Required work >>
Retype the entries below word for word, leaving out every picture.

Provided records >>
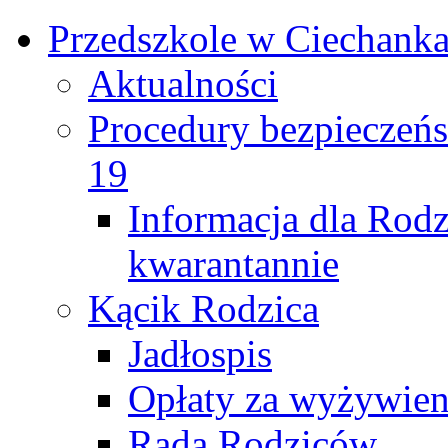
Przedszkole w Ciechank
Aktualności
Procedury bezpieczeń
19
Informacja dla Rod
kwarantannie
Kącik Rodzica
Jadłospis
Opłaty za wyżywieni
Rada Rodziców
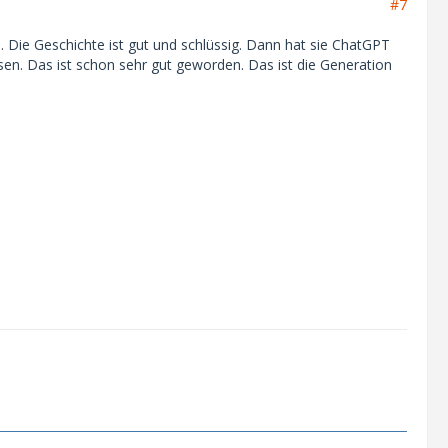
#7
. Die Geschichte ist gut und schlüssig. Dann hat sie ChatGPT
ssen. Das ist schon sehr gut geworden. Das ist die Generation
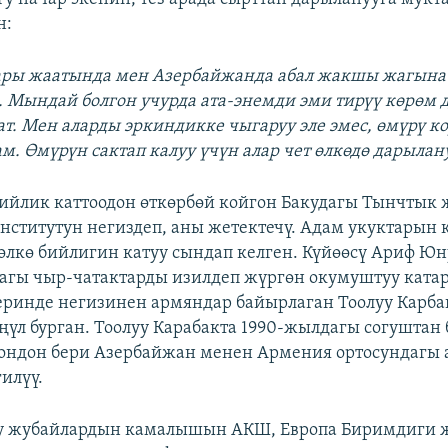
н:
ары жаатында мен Азербайжанда абал жакшы жагына
. Мындай болгон учурда ата-энемди эми тирүү көрөм 
тат. Мен аларды эркиндикке чыгаруу эле эмес, өмүрү к
ам. Өмүрүн сактап калуу үчүн алар чет өлкөдө дарылан
ийлик каттоодон өткөрбөй койгон Бакудагы Тынчтык 
нститутун негиздеп, аны жетектечү. Адам укуктарын 
өлкө бийлигин катуу сындап келген. Күйөөсү Ариф Ю
агы чыр-чатактарды изилдеп жүргөн окумуштуу катар
ринде негизинен армяндар байырлаган Тоолуу Карба
өңүл бурган. Тоолуу Карабакта 1990-жылдагы согуштан
ондон бери Азербайжан менен Армения ортосундагы
илүү.
чу жубайлардын камалышын АКШ, Европа Биримдиги 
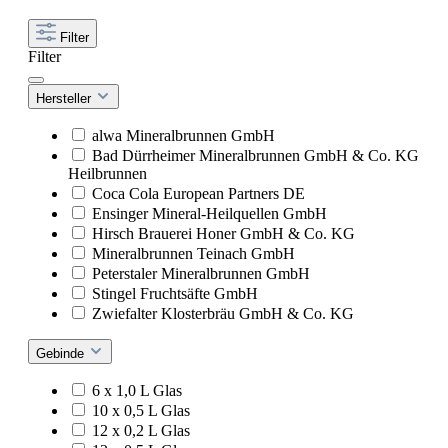
Filter
Filter
Hersteller
alwa Mineralbrunnen GmbH
Bad Dürrheimer Mineralbrunnen GmbH & Co. KG
Heilbrunnen
Coca Cola European Partners DE
Ensinger Mineral-Heilquellen GmbH
Hirsch Brauerei Honer GmbH & Co. KG
Mineralbrunnen Teinach GmbH
Peterstaler Mineralbrunnen GmbH
Stingel Fruchtsäfte GmbH
Zwiefalter Klosterbräu GmbH & Co. KG
Gebinde
6 x 1,0 L Glas
10 x 0,5 L Glas
12 x 0,2 L Glas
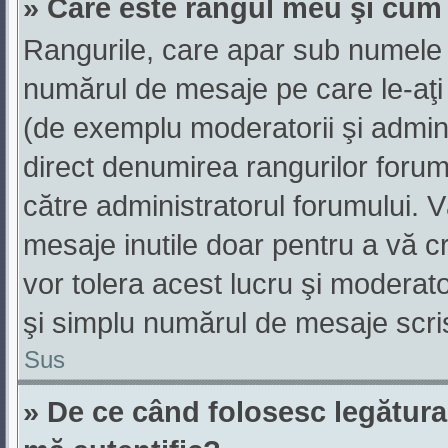
» Care este rangul meu şi cum
Rangurile, care apar sub numele 
numărul de mesaje pe care le-aţi sc
(de exemplu moderatorii şi adminis
direct denumirea rangurilor forum
către administratorul forumului. 
mesaje inutile doar pentru a vă c
vor tolera acest lucru şi moderato
şi simplu numărul de mesaje scri
Sus
» De ce când folosesc legătura 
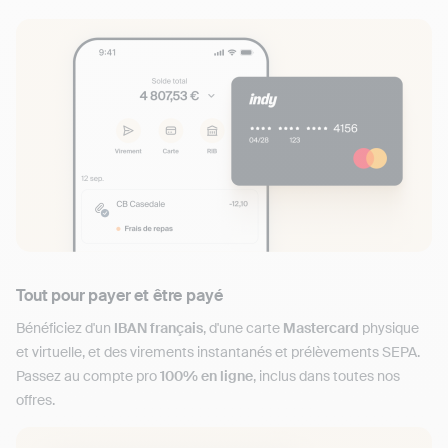
Tout pour payer et être payé
Bénéficiez d'un
IBAN français
, d'une carte
Mastercard
physique
et virtuelle, et des virements instantanés et prélèvements SEPA.
Passez au compte pro
100% en ligne
, inclus dans toutes nos
offres.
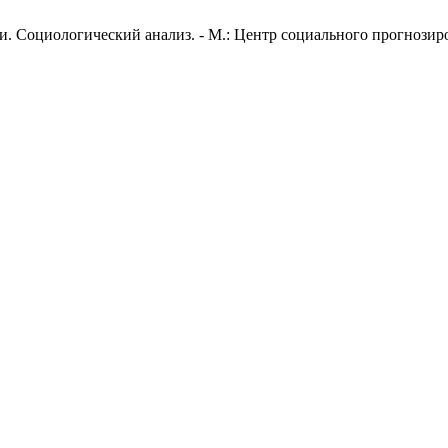
 Социологический анализ. - М.: Центр социального прогнозиров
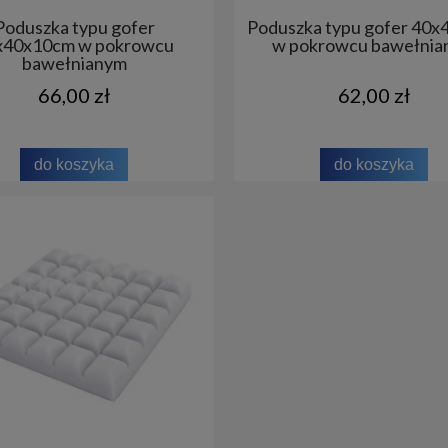
Poduszka typu gofer
Poduszka typu gofer 40
x40x10cm w pokrowcu
w pokrowcu bawełni
bawełnianym
66,00 zł
62,00 zł
do koszyka
do koszyka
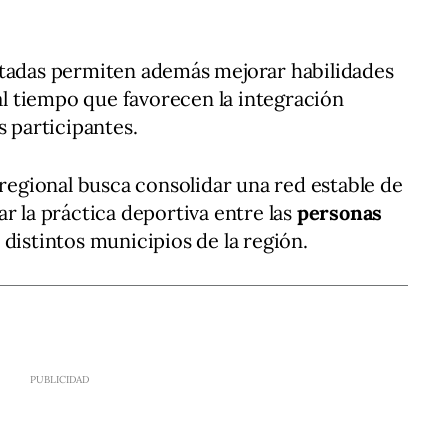
ptadas permiten además mejorar habilidades
 al tiempo que favorecen la integración
s participantes.
 regional busca consolidar una red estable de
r la práctica deportiva entre las
personas
distintos municipios de la región.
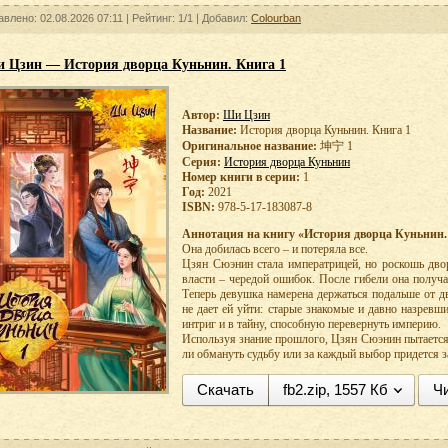
авлено: 02.08.2026 07:11 |
Рейтинг:
1/1
| Добавил:
Colourban
 Цзин — История дворца Куньнин. Книга 1
Автор:
Ши Цзин
Название:
История дворца Куньнин. Книга 1
Оригинальное название:
坤宁 1
Серия:
История дворца Куньнин
Номер книги в серии:
1
Год:
2021
ISBN:
978-5-17-183087-8
Аннотация на книгу «История дворца Куньнин.
Она добилась всего – и потеряла все.
Цзян Сюэнин стала императрицей, но роскошь двор
власти – чередой ошибок. После гибели она получ
Теперь девушка намерена держаться подальше от д
не дает ей уйти: старые знакомые и давно назревш
интриг и в тайну, способную перевернуть империю.
Используя знание прошлого, Цзян Сюэнин пытается с
ли обмануть судьбу или за каждый выбор придется з
Скачать
fb2.zip, 1557 Кб
Чи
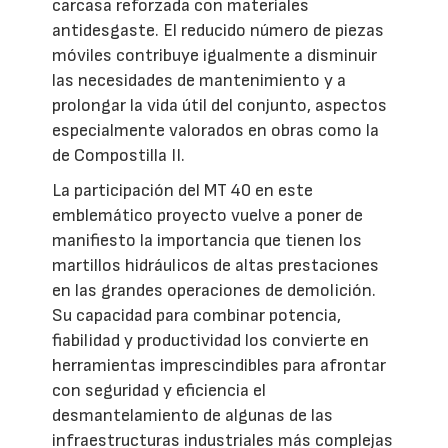
carcasa reforzada con materiales
antidesgaste. El reducido número de piezas
móviles contribuye igualmente a disminuir
las necesidades de mantenimiento y a
prolongar la vida útil del conjunto, aspectos
especialmente valorados en obras como la
de Compostilla II.
La participación del MT 40 en este
emblemático proyecto vuelve a poner de
manifiesto la importancia que tienen los
martillos hidráulicos de altas prestaciones
en las grandes operaciones de demolición.
Su capacidad para combinar potencia,
fiabilidad y productividad los convierte en
herramientas imprescindibles para afrontar
con seguridad y eficiencia el
desmantelamiento de algunas de las
infraestructuras industriales más complejas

Written solution >>
Przedszkole w Ciechank
Aktualności
Procedury bezpieczeń
19
Informacja dla Rod
kwarantannie
Kącik Rodzica
Jadłospis
Opłaty za wyżywieni
Rada Rodziców
#7
. Die Geschichte ist gut und schlüssig. Dann hat sie ChatGPT
ssen. Das ist schon sehr gut geworden. Das ist die Generation
н:
ары жаатында мен Азербайжанда абал жакшы жагына
. Мындай болгон учурда ата-энемди эми тирүү көрөм 
тат. Мен аларды эркиндикке чыгаруу эле эмес, өмүрү к
ам. Өмүрүн сактап калуу үчүн алар чет өлкөдө дарылан
ийлик каттоодон өткөрбөй койгон Бакудагы Тынчтык 
нститутун негиздеп, аны жетектечү. Адам укуктарын 
өлкө бийлигин катуу сындап келген. Күйөөсү Ариф Ю
агы чыр-чатактарды изилдеп жүргөн окумуштуу катар
ринде негизинен армяндар байырлаган Тоолуу Карба
өңүл бурган. Тоолуу Карабакта 1990-жылдагы согуштан
ондон бери Азербайжан менен Армения ортосундагы
илүү.
чу жубайлардын камалышын АКШ, Европа Биримдиги 
Filter
Filter
Hersteller
alwa Mineralbrunnen GmbH
Bad Dürrheimer Mineralbrunnen GmbH & Co. KG
Heilbrunnen
Coca Cola European Partners DE
Ensinger Mineral-Heilquellen GmbH
Hirsch Brauerei Honer GmbH & Co. KG
Mineralbrunnen Teinach GmbH
Peterstaler Mineralbrunnen GmbH
Stingel Fruchtsäfte GmbH
Zwiefalter Klosterbräu GmbH & Co. KG
Gebinde
6 x 1,0 L Glas
10 x 0,5 L Glas
12 x 0,2 L Glas
» Care este rangul meu şi cum
Rangurile, care apar sub numele 
numărul de mesaje pe care le-aţi sc
(de exemplu moderatorii şi adminis
direct denumirea rangurilor forum
către administratorul forumului. 
mesaje inutile doar pentru a vă c
vor tolera acest lucru şi moderato
şi simplu numărul de mesaje scri
Sus
» De ce când folosesc legătura 
Tout pour payer et être payé
Bénéficiez d'un
IBAN français
, d'une carte
Mastercard
physique
et virtuelle, et des virements instantanés et prélèvements SEPA.
Passez au compte pro
100% en ligne
, inclus dans toutes nos
offres.
 Социологический анализ. - М.: Центр социального прогнозиров
Poduszka typu gofer
Poduszka typu gofer 40
x40x10cm w pokrowcu
w pokrowcu bawełni
bawełnianym
66,00 zł
62,00 zł
do koszyka
do koszyka
ptadas permiten además mejorar habilidades
 al tiempo que favorecen la integración
s participantes.
 regional busca consolidar una red estable de
r la práctica deportiva entre las
personas
distintos municipios de la región.
авлено: 02.08.2026 07:11 |
Рейтинг:
1/1
| Добавил:
Colourban
 Цзин — История дворца Куньнин. Книга 1
Автор:
Ши Цзин
Название:
История дворца Куньнин. Книга 1
Оригинальное название:
坤宁 1
Серия:
История дворца Куньнин
Номер книги в серии:
1
Год:
2021
ISBN:
978-5-17-183087-8
Аннотация на книгу «История дворца Куньнин.
Она добилась всего – и потеряла все.
Цзян Сюэнин стала императрицей, но роскошь двор
власти – чередой ошибок. После гибели она получ
Теперь девушка намерена держаться подальше от д
не дает ей уйти: старые знакомые и давно назревш
интриг и в тайну, способную перевернуть империю.
Используя знание прошлого, Цзян Сюэнин пытается с
ли обмануть судьбу или за каждый выбор придется з
Скачать
fb2.zip, 1557 Кб
Чи
carcasa reforzada con materiales
antidesgaste. El reducido número de piezas
móviles contribuye igualmente a disminuir
las necesidades de mantenimiento y a
prolongar la vida útil del conjunto, aspectos
especialmente valorados en obras como la
de Compostilla II.
La participación del MT 40 en este
emblemático proyecto vuelve a poner de
manifiesto la importancia que tienen los
martillos hidráulicos de altas prestaciones
en las grandes operaciones de demolición.
Su capacidad para combinar potencia,
fiabilidad y productividad los convierte en
herramientas imprescindibles para afrontar
con seguridad y eficiencia el
desmantelamiento de algunas de las
infraestructuras industriales más complejas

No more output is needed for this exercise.